Die Frage nach einem Sanierungsstau lasse sich von Stadt zu Stadt unterschiedlich beantworten. Fettig: "Von einem Stau zu sprechen, halte ich für falsch." In den kommenden Jahren müssten allerdings etwa 80 Kilometer des Systems erneuert werden, da Rohre aus Jahren mit großem Siedlungsausbau ihre Lebensdauer überschritten haben. Dafür müsse "mehr Geld und Menpower" investiert werden. Für die Kanalunterhaltung stehen etwa 710 000 Euro im Haushalt.

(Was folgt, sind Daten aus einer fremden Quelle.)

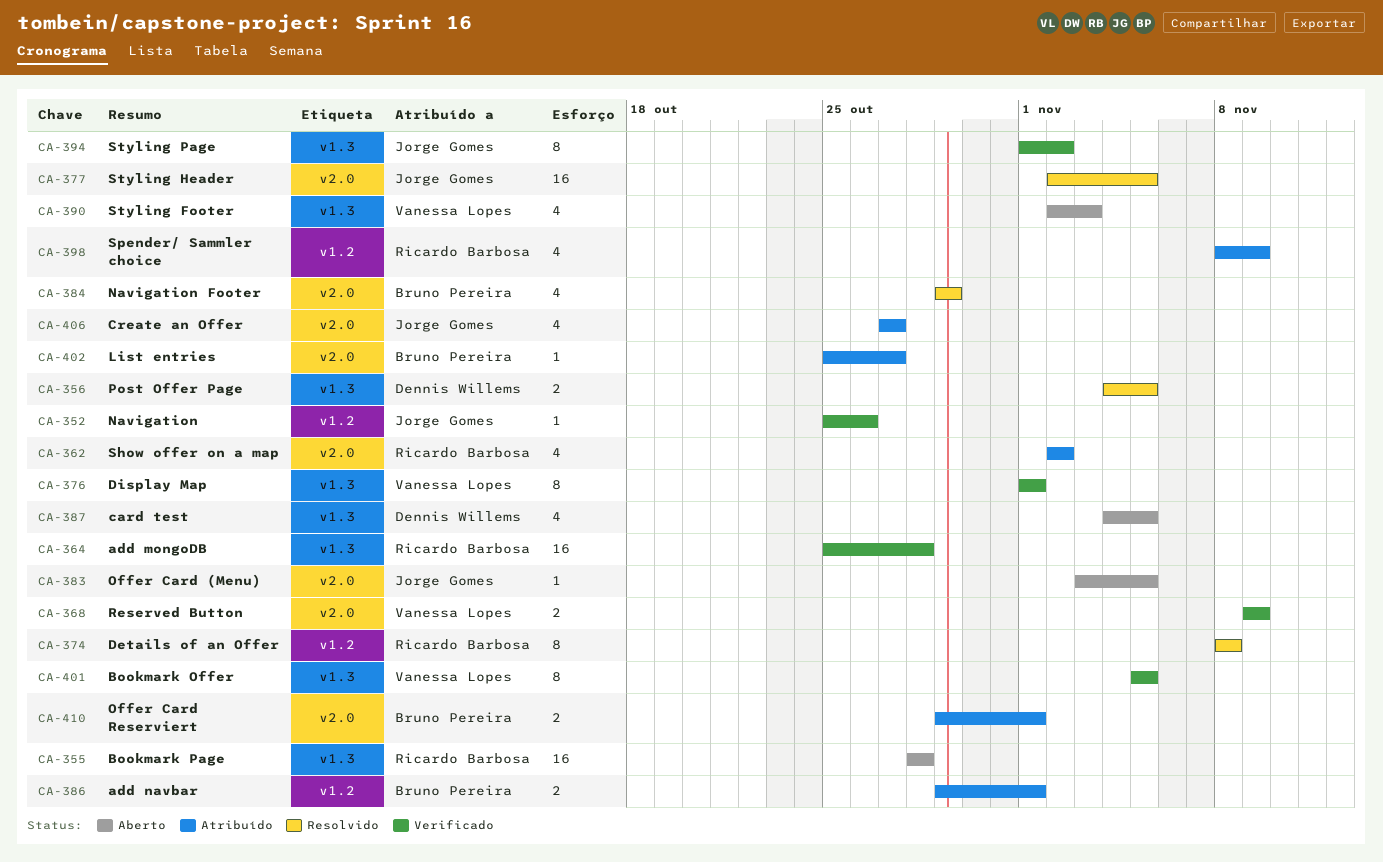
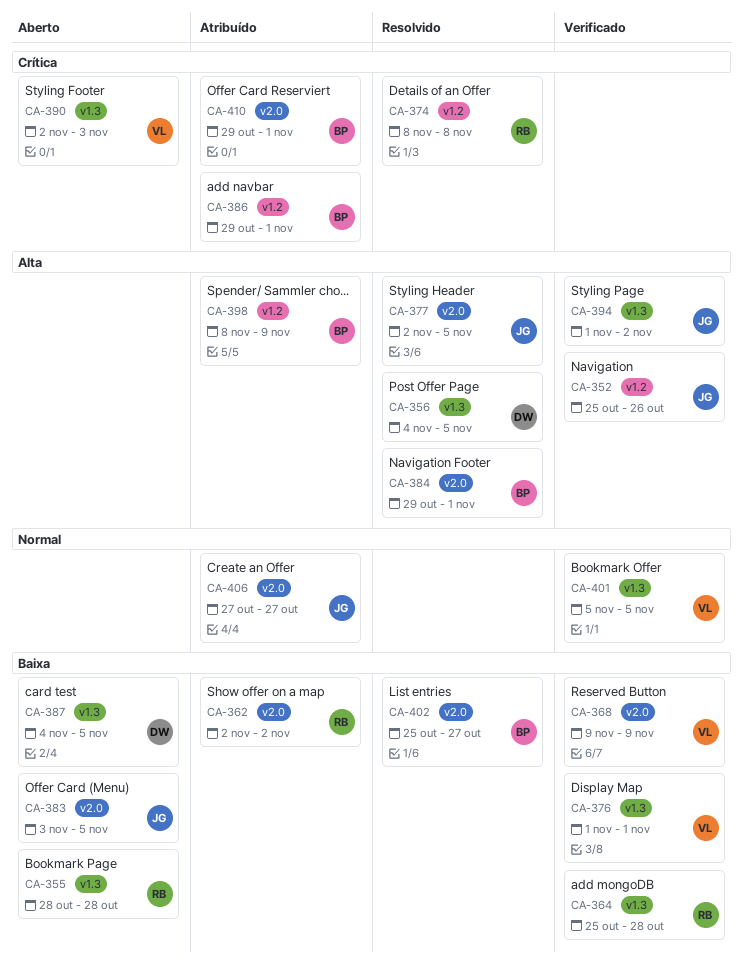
CA-384, due: Oct 29 -> Nov 1
CA-398, owner: Ricardo Barbosa -> Bruno Pereira
CA-402, status: Atribuído -> Resolvido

Für die St. Ingberter Stadtwerke übernahm deren Geschäftsführer Hubert Wagner die Präsentation. Als Netzbetreiber müsse sein Unternehmen ein umfangreiches Regelwerk beachten. In St. Ingbert liegen nach seinen Ausführungen 213 Kilometer Gasleitungen, 230 Kilometer Wasserleitungen und 701 Kilometer Elektroleitungen unter der Erde. Der jährliche Erneuerungsbedarf liege bei 3,9 Kilometer beim Gas, 4,6 Kilometer beim Wasser und 15,6 Kilometer beim Stromnetz. Beim Gasleitungsnetz beispielsweise seien die Stadtwerke "relativ gut bei. Wir liegen bei der Erneuerung dort, wo wir liegen müssen". Was den Finanzierungsbedarf betrifft, machte auch Wagner wenig Hoffnung auf sinkende Preise für den Endverbraucher. Ein Beispiel: Viele Stromverbraucher sind heute über Photovoltaik-Anlagen auch zugleich Produzenten. Bei steigender Eigennutzung geht ihr Strombezug bei den Versorgern runter. Mithin zahlen sie auch weniger, obwohl sie die Infrastruktur weiter nutzen und deren Kosten nicht geringer werden. Die Tarifstruktur müsse darauf reagieren, sagt Wagner.